» Brief
In the records below, find every line that contains "логика" and list it.

Material for the task Start Marker

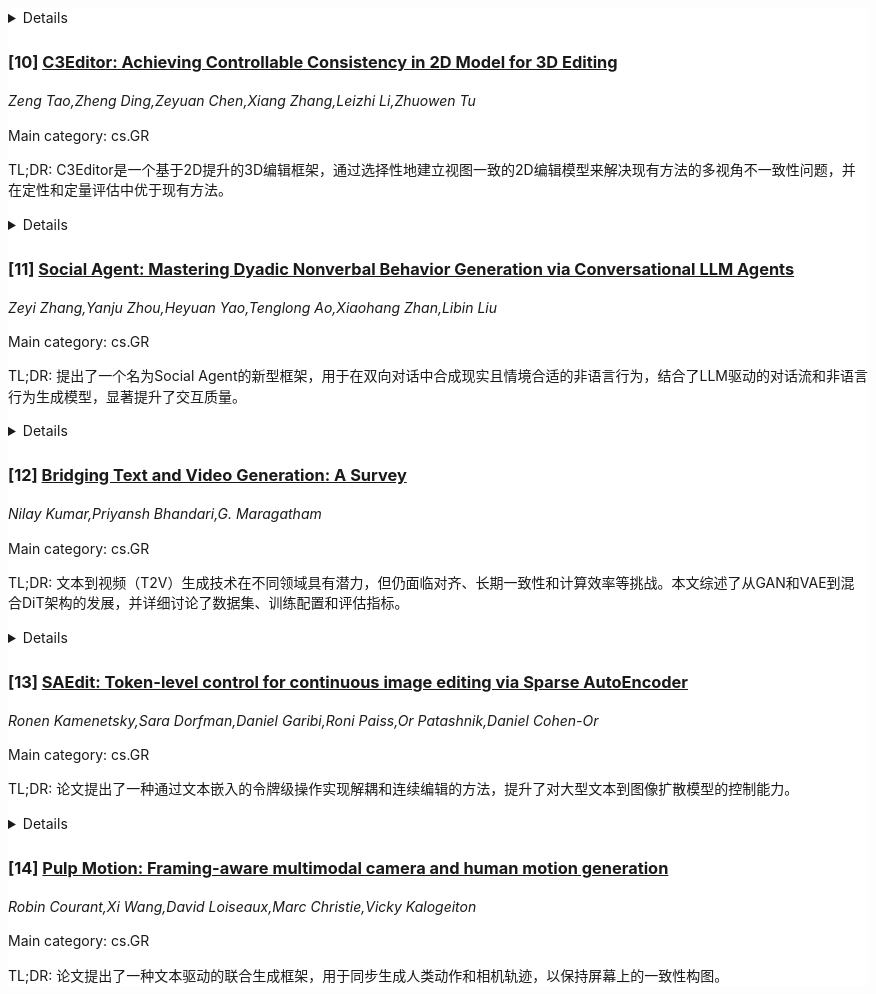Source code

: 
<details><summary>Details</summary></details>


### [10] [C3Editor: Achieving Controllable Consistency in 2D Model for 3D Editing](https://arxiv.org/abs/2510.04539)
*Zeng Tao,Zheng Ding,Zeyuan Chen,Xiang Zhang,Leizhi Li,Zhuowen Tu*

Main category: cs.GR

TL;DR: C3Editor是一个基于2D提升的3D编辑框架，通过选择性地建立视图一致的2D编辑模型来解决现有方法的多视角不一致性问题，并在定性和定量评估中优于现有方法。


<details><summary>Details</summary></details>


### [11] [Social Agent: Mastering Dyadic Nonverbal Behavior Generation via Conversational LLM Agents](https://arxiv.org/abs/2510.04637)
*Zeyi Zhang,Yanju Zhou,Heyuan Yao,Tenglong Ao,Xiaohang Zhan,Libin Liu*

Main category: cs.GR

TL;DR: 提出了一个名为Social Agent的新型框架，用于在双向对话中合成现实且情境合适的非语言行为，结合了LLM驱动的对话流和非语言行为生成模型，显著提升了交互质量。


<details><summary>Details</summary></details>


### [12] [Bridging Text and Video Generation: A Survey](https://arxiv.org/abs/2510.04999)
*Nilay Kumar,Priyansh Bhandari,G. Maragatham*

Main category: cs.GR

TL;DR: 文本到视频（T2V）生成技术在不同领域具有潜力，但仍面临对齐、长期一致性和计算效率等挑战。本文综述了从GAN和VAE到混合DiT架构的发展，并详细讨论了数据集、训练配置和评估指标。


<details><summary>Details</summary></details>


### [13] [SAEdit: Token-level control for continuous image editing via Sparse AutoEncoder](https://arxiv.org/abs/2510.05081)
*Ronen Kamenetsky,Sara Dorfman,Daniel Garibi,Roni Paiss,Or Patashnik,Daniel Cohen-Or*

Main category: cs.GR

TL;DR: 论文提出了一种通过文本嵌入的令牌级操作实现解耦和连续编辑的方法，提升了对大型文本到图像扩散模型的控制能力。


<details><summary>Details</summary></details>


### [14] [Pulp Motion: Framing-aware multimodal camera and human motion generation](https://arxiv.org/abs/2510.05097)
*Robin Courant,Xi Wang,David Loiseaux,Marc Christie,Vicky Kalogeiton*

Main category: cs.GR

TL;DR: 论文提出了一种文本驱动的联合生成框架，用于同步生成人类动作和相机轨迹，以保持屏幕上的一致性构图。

Material for the task End Marker
Material for the task Start Marker

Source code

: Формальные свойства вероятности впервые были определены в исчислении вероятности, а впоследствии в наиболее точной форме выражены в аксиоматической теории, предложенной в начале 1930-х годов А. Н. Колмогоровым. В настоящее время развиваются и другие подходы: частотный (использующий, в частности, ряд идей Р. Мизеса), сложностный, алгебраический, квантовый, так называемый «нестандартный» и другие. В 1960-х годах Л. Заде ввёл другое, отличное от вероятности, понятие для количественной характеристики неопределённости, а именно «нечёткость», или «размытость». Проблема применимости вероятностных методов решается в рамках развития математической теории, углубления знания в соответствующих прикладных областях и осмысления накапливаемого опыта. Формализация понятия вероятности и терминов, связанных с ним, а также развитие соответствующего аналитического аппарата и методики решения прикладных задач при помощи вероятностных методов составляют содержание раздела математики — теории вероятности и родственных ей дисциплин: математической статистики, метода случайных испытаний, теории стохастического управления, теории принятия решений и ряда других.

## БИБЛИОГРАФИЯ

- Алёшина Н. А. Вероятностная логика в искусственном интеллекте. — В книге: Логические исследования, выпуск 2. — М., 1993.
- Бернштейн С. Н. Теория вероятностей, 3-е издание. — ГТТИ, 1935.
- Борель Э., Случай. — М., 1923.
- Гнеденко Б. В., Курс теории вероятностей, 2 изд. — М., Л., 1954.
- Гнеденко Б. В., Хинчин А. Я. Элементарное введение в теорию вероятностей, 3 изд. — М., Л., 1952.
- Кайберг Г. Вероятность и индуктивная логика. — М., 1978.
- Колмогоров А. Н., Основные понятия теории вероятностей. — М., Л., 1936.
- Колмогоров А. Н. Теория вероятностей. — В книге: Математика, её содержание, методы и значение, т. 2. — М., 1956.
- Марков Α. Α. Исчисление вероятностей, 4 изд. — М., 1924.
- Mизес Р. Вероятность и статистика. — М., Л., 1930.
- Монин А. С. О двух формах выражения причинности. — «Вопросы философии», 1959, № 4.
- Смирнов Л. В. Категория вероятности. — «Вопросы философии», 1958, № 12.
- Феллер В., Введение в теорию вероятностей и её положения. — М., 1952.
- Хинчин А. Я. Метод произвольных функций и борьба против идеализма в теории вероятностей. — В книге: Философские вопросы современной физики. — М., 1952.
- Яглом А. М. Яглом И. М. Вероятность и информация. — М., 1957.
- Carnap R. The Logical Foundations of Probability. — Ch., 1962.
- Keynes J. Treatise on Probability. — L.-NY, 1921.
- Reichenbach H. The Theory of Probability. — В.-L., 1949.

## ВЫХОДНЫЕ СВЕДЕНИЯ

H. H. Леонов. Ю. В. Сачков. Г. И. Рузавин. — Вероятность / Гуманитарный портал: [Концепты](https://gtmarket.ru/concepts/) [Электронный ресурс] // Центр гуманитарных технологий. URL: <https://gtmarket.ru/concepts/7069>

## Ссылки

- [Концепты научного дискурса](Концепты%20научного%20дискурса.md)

Material for the task End Marker

» Solved exercise
- Алёшина Н. А. Вероятностная логика в искусственном интеллекте. — В книге: Логические исследования, выпуск 2. — М., 1993.
- Кайберг Г. Вероятность и индуктивная логика. — М., 1978.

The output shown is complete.